Marantz, Onkyo or Denon, they all have it.


Marantz and Denon also support true wireless HEOS Speakers. A bit expensive for my Taste though. But worth looking into.


----------



## Domo (Nov 9, 2018)

Get headphones.

Bluetooth speakers need power. You'll probably have to pair them by using a step ladder.

Since they need power, you might as well use real speakers with speaker wires and run them to a whole house entertainment center and not have to worry about losing bluetooth pairing.

And lastly as an old audiophile - why put speakers in the ceiling? It's not an airport. Speakers are supposed be to a ear level (mid wall). High frequency tweeters need to be nearly line of sight for optimal sound reproduction. Meanwhile, sub woofers should be near the floor about 6" from any surrounding wall.
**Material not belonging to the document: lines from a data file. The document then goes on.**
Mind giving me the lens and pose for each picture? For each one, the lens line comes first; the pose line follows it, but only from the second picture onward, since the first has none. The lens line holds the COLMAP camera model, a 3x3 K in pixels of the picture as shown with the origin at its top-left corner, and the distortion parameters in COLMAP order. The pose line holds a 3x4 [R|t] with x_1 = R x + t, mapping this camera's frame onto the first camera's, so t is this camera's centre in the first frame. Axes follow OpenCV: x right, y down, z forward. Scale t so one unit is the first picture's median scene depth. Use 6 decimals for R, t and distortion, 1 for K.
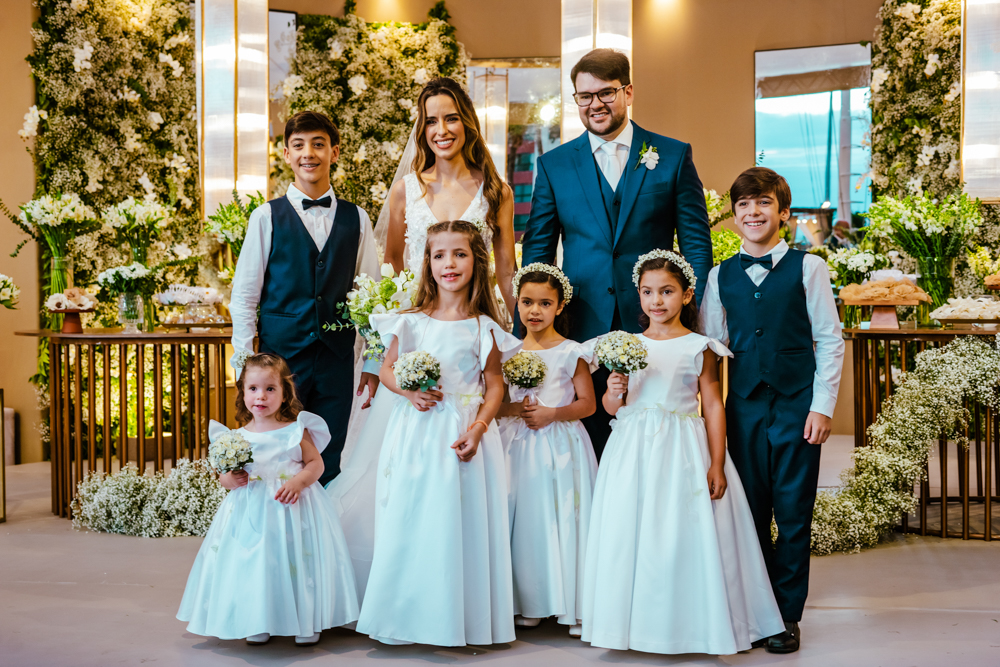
lens RADIAL K [[1469.9, 0, 500.0], [0, 1469.9, 333.5], [0, 0, 1]] dist [-0.009914, 0.032635]
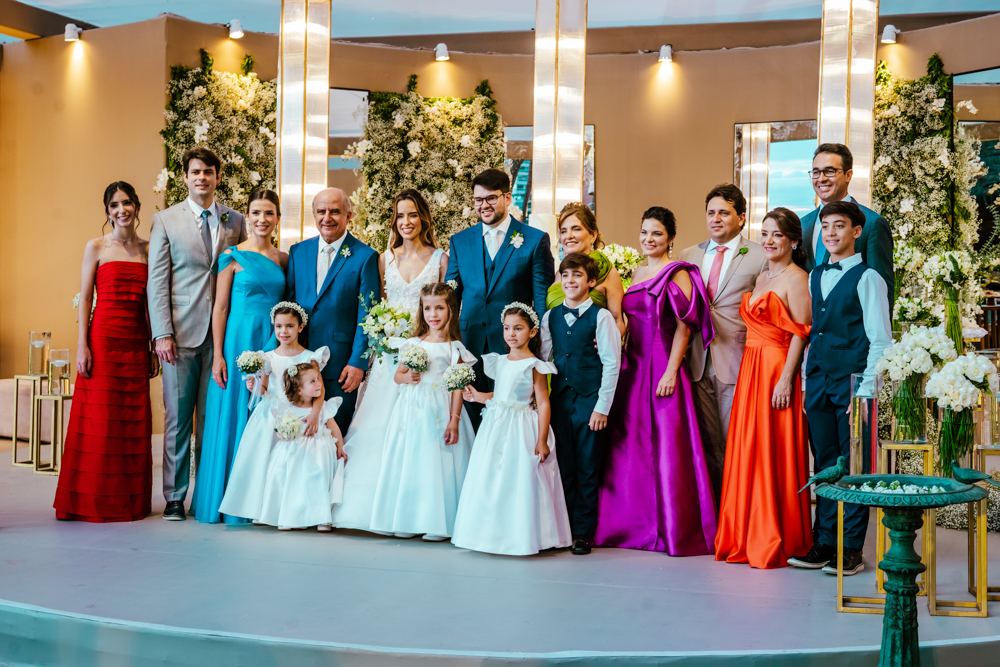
lens RADIAL K [[1493.6, 0, 500.0], [0, 1493.6, 333.5], [0, 0, 1]] dist [-0.005423, 0.018005]
pose [[0.995012, 0.025108, -0.096547, 0.119001], [-0.025379, 0.999677, -0.001580, -0.009244], [0.096476, 0.004022, 0.995327, -0.317225]]
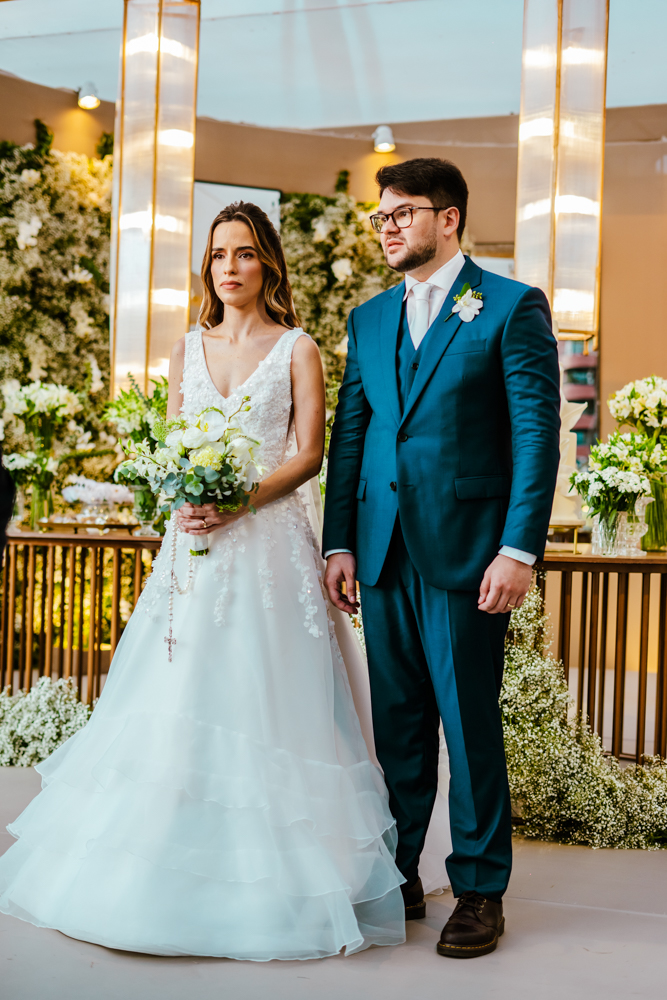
lens RADIAL K [[1483.6, 0, 333.5], [0, 1483.6, 500.0], [0, 0, 1]] dist [0.032947, 0.062659]
pose [[0.980413, 0.035511, -0.193723, 0.089433], [-0.041915, 0.998699, -0.029056, -0.001035], [0.192439, 0.036606, 0.980626, 0.120984]]
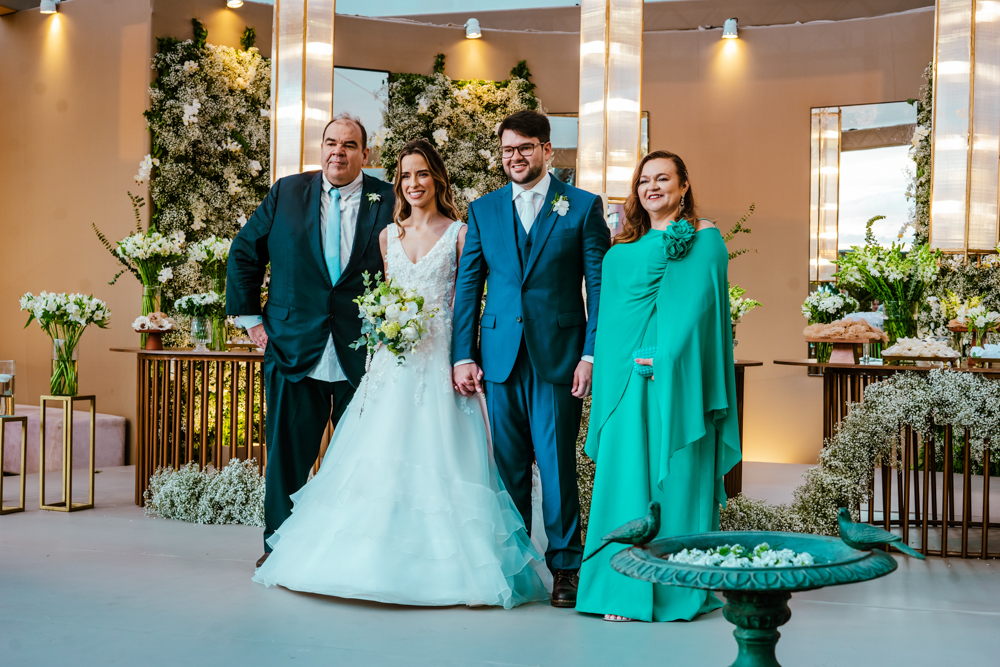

If you are only hoping to hear "information" as opposed to decent audio reproduction (for instance in a warehouse getting product) them ceilings could be fine - but I'd still install a real wired PA system for that.


----------



## goldenzrule (Jun 11, 2017)

Bluetooth is not the answer. Range issues, pairing issues. It will become a problem. Get a system with Wifi streaming and you will be MUCH happier. Sonos, Yamaha MusicCast, Denon Heos to name a few. There are other options as well, but definitely stick with Wifi and you will be happier.


----------



## carpdad (Oct 11, 2010)

Sorry to intrude, but is wifi as good as bluetooth for speaker quality? Aside, walking around the house with a smartphone and the music following is news to me.:smile: There's no lag between the speakers?


----------



## Deja-vue (Mar 24, 2013)

@carpdad, the wireless Speakers have a much stronger Signal, and multiple Speakers can be connected.
With Bluetooth, you are limited to one single Speaker, and the Range isn't that great.
A good Bluetooth Speaker I would probably use on a Laptop in the Backyard or at the Beach, LOL. Not for a Multi-Room System.
Cheers,


----------